Forest Arthur Harness was a U.S. Representative from Indiana.

Biography

Born in Kokomo, Indiana, Harness attended the public schools and was graduated in 1917 from the law department of Georgetown University, Washington, D.C. where he was a member of the Delta Chi fraternity. He served overseas during World War I as a first lieutenant, Three Hundred and Nineteenth Infantry from 1917 to 1919, for which he was awarded the Purple Heart. He served as captain in the Infantry Reserve, United States Army from 1920 to 1949.
He was admitted to the District of Columbia bar in 1917, as well as to the Indiana bar in 1919, and commenced practice in Kokomo, Indiana. He served as prosecuting attorney of Howard County, Indiana from 1920 to 1924, and as special assistant to the Attorney General of the United States from 1931 to 1935, when he resigned to resume private practice.
Harness was elected as a Republican to the Seventy-sixth and to the four succeeding Congresses.

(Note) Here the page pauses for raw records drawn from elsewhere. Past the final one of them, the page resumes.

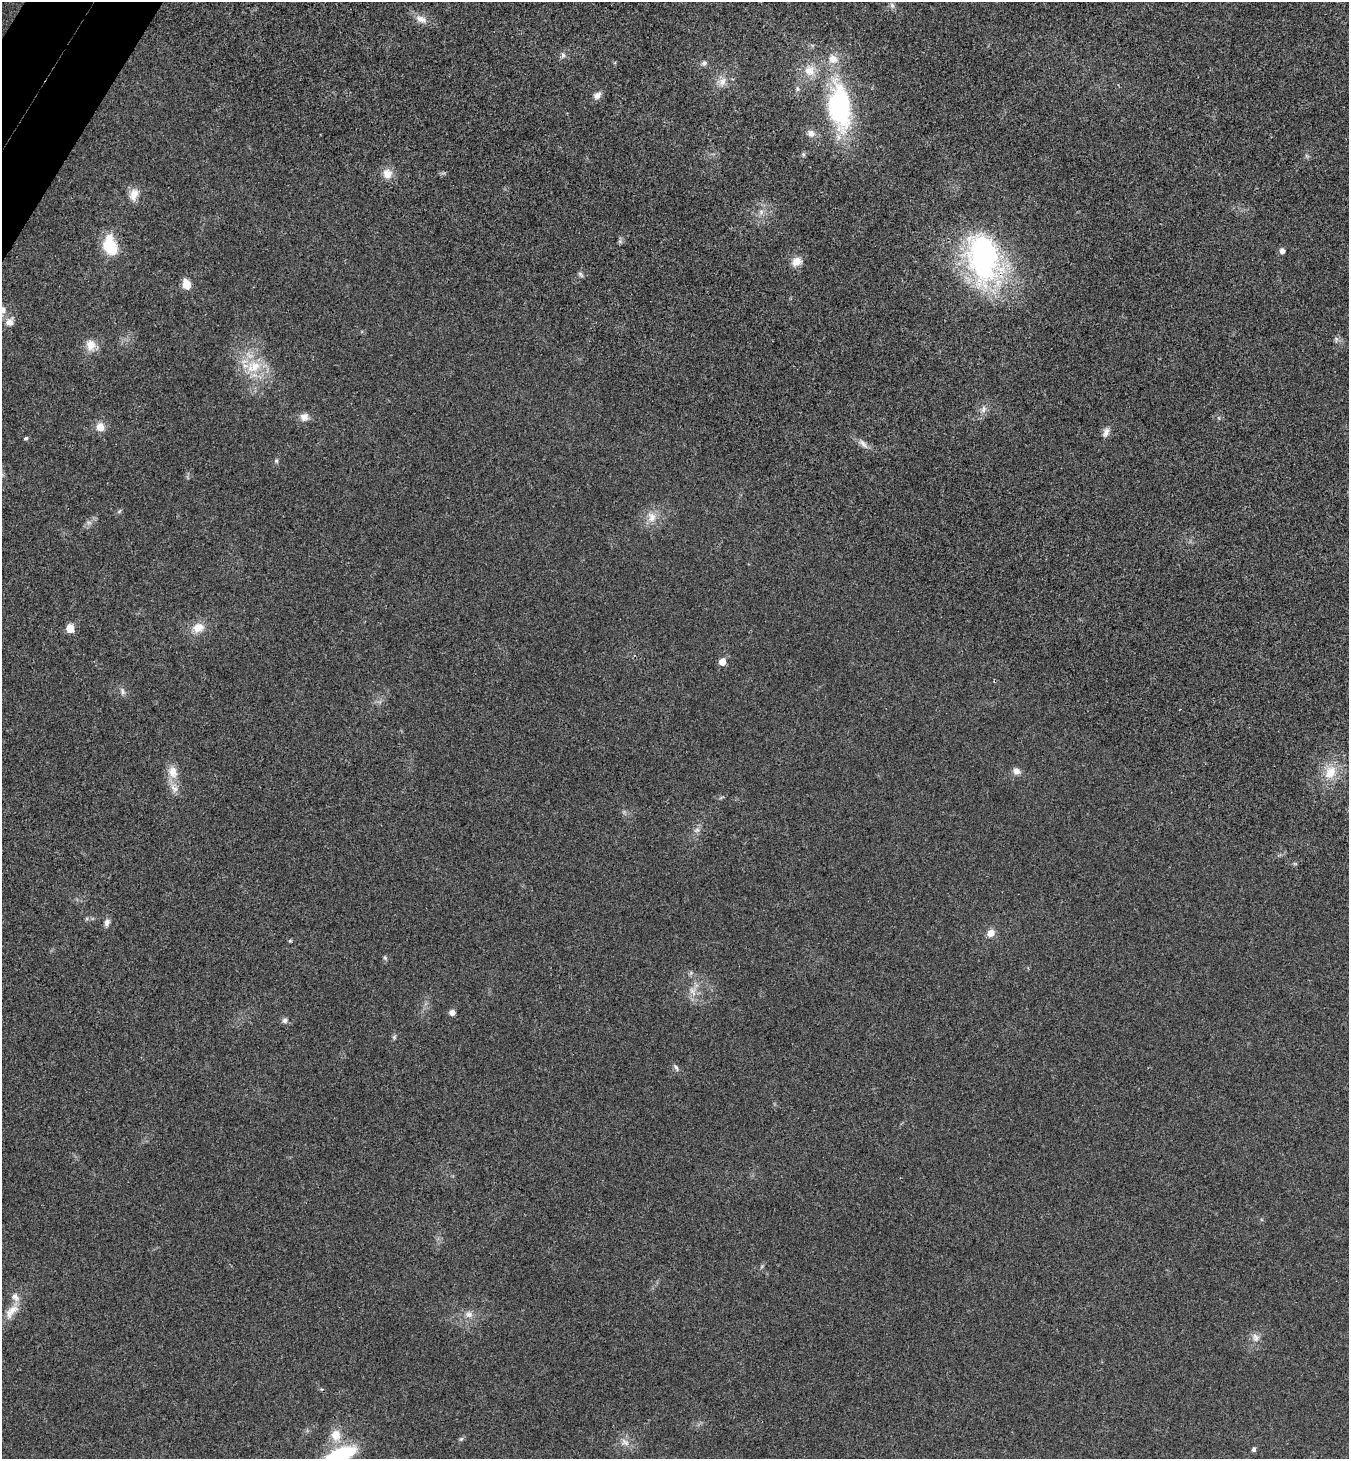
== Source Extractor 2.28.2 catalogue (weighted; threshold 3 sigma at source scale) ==
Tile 11 of 4 x 4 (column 3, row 3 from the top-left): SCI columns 2892-4238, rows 1497-2953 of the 5922 x 5901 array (HDU 1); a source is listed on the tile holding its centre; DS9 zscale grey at full resolution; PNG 1351 x 1461 px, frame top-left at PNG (2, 2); no overlay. Shown black and unused: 1% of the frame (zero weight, under 3 of 4 exposures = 6% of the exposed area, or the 3 px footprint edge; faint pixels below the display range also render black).
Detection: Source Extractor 2.28.2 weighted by HDU 2 'WHT'; one run over the whole footprint, this tile lists its part. Background 0.0196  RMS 0.0064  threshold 0.0286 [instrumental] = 3 sigma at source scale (4.5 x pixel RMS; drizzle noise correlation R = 1.50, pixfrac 1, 0.05/0.05 arcsec/px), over >= 5 px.
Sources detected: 65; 4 inside a brighter listed object's ellipse — not listed separately; the other 61 listed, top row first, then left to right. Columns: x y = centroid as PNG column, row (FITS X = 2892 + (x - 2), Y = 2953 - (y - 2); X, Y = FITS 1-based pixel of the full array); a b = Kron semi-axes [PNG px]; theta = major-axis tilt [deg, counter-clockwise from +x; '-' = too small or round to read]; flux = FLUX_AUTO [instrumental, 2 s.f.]
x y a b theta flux
892 5 8 6 -74 1.9
421 19 15 9 -20 5.6
563 55 9 6 -89 1.9
704 63 8 6 44 1.9
810 70 16 15 - 10
722 82 14 9 66 5.5
798 89 7 5 -74 1.3
597 95 11 7 52 3.6
839 107 56 27 -82 95
811 133 10 9 - 3.7
803 154 6 5 - 1
387 174 12 11 - 6.7
134 194 16 11 74 6.7
761 212 7 7 - 2.3
620 241 6 6 - 1.3
110 247 15 12 -51 23
1282 251 5 5 - 3
983 258 58 34 -75 150
797 262 13 11 27 6.3
581 274 9 4 -49 1.3
187 284 10 8 -69 7.4
10 322 10 9 - 4.3
1336 339 8 6 -78 1.6
91 345 15 12 -75 7.3
254 367 24 16 22 19
983 409 11 7 69 3.1
304 417 10 10 - 4.6
100 427 12 11 - 5.7
1106 433 14 8 67 3.4
26 438 5 4 - 1.2
863 444 17 6 -47 3.8
276 461 6 5 - 1.1
119 511 8 3 45 0.91
652 517 15 12 -83 7.5
89 523 7 4 -19 1.3
198 627 16 12 19 8.6
70 628 6 5 - 14
722 662 6 5 - 7
122 691 10 6 -70 2.1
1016 771 8 8 - 3.7
173 772 18 13 -74 8.1
1330 772 21 15 65 14
697 830 7 6 - 2
1295 864 6 4 -19 0.75
107 923 10 7 73 2.6
991 933 8 8 - 5
290 941 6 4 18 0.74
385 958 7 4 -46 0.95
693 991 14 8 -62 5.1
452 1012 5 5 - 3.8
285 1020 7 7 - 1.9
394 1037 6 5 - 1.1
676 1068 9 5 -65 1.5
12 1311 26 11 48 9.6
469 1314 10 8 -2 3.7
1256 1337 12 9 -75 4
336 1435 15 13 -76 9.9
461 1439 7 5 42 1.1
625 1442 13 10 -16 4.9
1254 1449 5 4 - 1.8
338 1456 34 13 26 59
Overlapping masked pixels (flux is a lower limit): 1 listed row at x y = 983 258
Isophote crosses this tile's border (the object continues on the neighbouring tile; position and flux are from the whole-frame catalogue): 1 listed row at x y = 338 1456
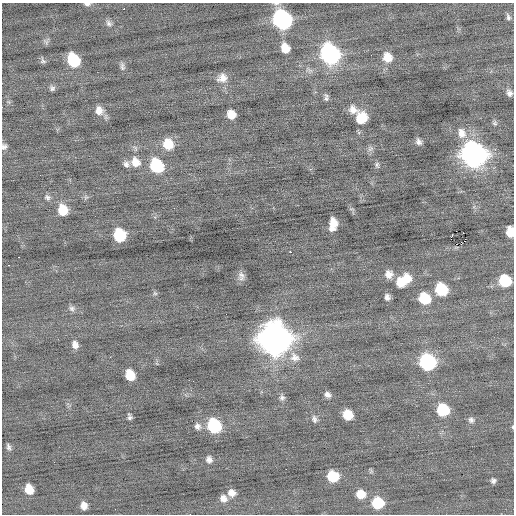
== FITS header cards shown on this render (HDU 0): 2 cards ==
NAXIS1  =                  512 / Axis length
NAXIS2  =                  512 / Axis length

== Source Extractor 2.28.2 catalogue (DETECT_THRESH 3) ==
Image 512 x 512 px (HDU 0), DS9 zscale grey, 1 PNG px = 1 image px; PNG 516 x 516 px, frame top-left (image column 1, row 512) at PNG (2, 3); no overlay
Background -0.0344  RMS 0.77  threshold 2.3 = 3 sigma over >= 5 px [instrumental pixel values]
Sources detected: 81; all 81 listed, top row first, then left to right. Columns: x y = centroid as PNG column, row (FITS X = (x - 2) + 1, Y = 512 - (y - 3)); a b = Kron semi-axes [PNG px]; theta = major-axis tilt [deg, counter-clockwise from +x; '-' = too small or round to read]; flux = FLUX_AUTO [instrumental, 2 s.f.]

In Congress, he served as chairman of the Select Committee on the Federal Communications Commission. He was an unsuccessful candidate for reelection in 1948 to the Eighty-first Congress, at which point he resumed the practice of law. He served as Sergeant at Arms of the United States Senate from January 3, 1953, to January 3, 1955. He retired in 1960 and resided in Sarasota, Florida, where he died. He is entombed in the mausoleum at Crown Point Cemetery, Kokomo, Indiana.
In September 1944, Harness claimed on the House floor that the Australian government warned Washington that a Japanese aircraft carrier was bound for Hawaii and that this information was withheld from the commanders at Pearl Harbor. Rumors of this sort had been around for a while, but Harness's charges put them in the public record.